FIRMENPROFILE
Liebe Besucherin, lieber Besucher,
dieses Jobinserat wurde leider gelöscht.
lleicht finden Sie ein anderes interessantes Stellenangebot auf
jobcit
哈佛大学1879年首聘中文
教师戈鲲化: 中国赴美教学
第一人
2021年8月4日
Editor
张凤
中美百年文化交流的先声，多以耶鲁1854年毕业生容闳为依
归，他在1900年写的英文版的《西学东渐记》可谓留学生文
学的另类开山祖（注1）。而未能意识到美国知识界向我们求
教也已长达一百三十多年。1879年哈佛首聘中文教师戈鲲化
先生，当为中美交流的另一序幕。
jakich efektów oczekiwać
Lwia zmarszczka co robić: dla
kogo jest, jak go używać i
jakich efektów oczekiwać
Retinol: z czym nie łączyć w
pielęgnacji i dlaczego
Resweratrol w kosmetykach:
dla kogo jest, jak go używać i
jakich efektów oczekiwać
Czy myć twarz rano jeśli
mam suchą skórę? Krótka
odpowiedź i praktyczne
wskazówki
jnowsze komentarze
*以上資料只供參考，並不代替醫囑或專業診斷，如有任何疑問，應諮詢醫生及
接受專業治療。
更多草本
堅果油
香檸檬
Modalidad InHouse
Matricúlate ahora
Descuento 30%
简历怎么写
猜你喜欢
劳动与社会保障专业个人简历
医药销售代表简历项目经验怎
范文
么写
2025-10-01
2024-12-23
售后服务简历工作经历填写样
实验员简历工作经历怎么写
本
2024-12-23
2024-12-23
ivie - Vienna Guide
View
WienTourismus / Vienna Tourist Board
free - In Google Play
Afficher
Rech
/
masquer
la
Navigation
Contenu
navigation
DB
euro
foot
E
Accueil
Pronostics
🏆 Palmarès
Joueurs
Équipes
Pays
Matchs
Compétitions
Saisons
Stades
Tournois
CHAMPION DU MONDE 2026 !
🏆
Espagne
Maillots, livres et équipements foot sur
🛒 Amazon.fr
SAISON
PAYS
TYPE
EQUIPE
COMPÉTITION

DESCRIPTION OF THE TASK:
Work out how many lines in the records include "kogo". Only the number should be given.

THE COMPLETED TASK:
2